Les Théories du Complot et l’Évolution de la Culture Conspirationniste
Pour ceux qui ont grandi dans les années 2000, à l’aube de l’accès massif à Internet, les théories du complot représentaient un aspect fascinant du web à faible résolution. Des concepts tels que la machine à météo HAARP, John Titor, l’autre Zone 51, les voitures alimentées à l’eau, les camps de la FEMA, Bohemian Grove, et même les théories relativement apolitiques sur le 11 septembre, témoignaient d’une époque plus innocente, marquée par un mélange de paranoïa de la culture pop des années 90 et les premières indications de la manière dont notre compréhension du monde se complique face à un flot d’informations infini.
En somme, l’attrait de ces récits extravagants sur le fonctionnement « réel » du monde résidait dans le fait qu’il n’était pas nécessaire d’y adhérer idéologiquement. Les vidéos granuleuses de prétendus « camps de la FEMA » ou les images d’Alex Jones, désormais discréditées, de comportements étranges à Bohemian Grove étaient amusantes à partager avec des amis via MSN Messenger. Pour beaucoup, c’était là toute l’immersion. Avant la domination des grandes entreprises technologiques, Internet était un espace beaucoup plus autonome pour les utilisateurs. Les sites et plateformes n’avaient pas encore découvert comment piéger les utilisateurs avec des algorithmes malveillants. En d’autres termes, il était possible de quitter ces vidéos et forums farfelus.
Matt Bellamy et l’Immersion dans le Monde des Complots
Cependant, une personne qui a plongé plus profondément dans cet univers fut Matt Bellamy, le chanteur de Muse.

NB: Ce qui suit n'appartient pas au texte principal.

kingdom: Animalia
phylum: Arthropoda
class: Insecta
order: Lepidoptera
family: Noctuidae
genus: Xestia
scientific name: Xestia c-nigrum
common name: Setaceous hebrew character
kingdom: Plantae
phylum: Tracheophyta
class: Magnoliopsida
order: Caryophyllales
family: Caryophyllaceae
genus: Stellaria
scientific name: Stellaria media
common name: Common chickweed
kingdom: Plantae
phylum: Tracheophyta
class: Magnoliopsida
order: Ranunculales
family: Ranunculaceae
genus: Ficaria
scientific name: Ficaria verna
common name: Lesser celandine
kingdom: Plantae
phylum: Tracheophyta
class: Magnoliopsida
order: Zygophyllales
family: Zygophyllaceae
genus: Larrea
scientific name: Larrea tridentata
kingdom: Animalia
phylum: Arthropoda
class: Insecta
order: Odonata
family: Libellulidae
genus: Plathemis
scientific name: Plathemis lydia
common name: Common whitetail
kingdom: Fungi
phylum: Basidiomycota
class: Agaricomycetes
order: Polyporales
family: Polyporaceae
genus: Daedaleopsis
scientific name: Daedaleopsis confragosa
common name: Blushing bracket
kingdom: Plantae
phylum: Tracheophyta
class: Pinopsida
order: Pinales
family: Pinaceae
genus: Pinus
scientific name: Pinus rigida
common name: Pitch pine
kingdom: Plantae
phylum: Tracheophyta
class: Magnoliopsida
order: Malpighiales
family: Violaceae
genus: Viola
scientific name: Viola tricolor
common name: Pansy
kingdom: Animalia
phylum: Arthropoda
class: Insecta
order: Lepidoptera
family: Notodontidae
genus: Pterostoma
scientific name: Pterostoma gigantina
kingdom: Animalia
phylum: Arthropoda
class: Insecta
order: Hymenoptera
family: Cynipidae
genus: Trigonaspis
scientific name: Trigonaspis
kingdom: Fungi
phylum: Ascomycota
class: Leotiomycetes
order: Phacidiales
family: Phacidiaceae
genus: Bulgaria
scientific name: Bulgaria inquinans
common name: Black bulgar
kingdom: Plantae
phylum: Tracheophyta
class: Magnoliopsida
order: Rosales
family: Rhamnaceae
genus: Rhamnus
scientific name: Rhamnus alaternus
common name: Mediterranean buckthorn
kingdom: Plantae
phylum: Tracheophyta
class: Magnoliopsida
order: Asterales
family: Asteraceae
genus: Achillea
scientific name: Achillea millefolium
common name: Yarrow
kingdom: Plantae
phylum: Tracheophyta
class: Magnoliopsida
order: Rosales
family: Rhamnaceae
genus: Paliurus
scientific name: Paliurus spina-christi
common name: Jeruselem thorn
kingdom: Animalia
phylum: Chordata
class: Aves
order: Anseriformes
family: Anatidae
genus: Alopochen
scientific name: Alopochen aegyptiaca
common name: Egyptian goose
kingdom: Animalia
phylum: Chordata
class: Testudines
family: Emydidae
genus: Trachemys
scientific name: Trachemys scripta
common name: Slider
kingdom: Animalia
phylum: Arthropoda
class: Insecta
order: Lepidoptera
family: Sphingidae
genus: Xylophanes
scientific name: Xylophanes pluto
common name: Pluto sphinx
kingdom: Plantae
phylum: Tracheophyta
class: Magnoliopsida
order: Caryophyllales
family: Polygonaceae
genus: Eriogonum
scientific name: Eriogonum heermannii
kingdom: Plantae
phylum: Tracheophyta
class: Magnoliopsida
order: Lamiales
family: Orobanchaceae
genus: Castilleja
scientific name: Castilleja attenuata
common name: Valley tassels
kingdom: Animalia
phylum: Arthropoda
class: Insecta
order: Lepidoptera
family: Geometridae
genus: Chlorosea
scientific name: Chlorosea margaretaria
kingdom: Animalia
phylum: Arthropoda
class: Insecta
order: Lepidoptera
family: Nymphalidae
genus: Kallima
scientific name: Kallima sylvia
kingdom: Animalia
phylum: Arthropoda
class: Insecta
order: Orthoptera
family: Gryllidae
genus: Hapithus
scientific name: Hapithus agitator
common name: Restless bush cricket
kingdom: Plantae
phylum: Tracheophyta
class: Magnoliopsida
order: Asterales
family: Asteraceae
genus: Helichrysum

À cette époque, Bellamy a commencé à adopter ce que l’on pourrait aujourd’hui appeler une vision « éveillée ». Les envolées conspirationnistes et leur construction élaborée s’accordaient parfaitement avec le rock spatial opéra de Muse, et ces idées l’avaient longtemps préoccupé. Des références à la « pensée libre » remontent à des albums antérieurs du trio de Devon, avec « Citizen Erased » de l’album « Origin of Symmetry » sorti en 2001, qui propose une vision grandiose de l’humanité se libérant des chaînes des modes de pensée imposés par la société. Bellamy a suivi son propre conseil et, malgré le succès de son groupe, n’a pas hésité à exprimer des opinions controversées, comme celle de déclarer en 2006 que le 11 septembre était un « coup monté » (bien qu’il ait nuancé cette position en 2012).
Une Œuvre Épique : « The Resistance »
Le summum de la vision conspirationniste de Bellamy se trouve dans l’album de 2009, « The Resistance », qui, si vous ne l’avez pas remarqué, a été publié le 11 septembre. C’est un mélange audacieux et quelque peu conceptuel de paroles absurdes, agrémenté d’une colère socio-économique aiguë que nous examinerons plus tard. Son langage interne sur les révoltes, les élites oppressives et la dystopie teintée de science-fiction est désormais un document fascinant d’une époque très différente de la culture conspirationniste, ayant atteint la première place dans 19 pays.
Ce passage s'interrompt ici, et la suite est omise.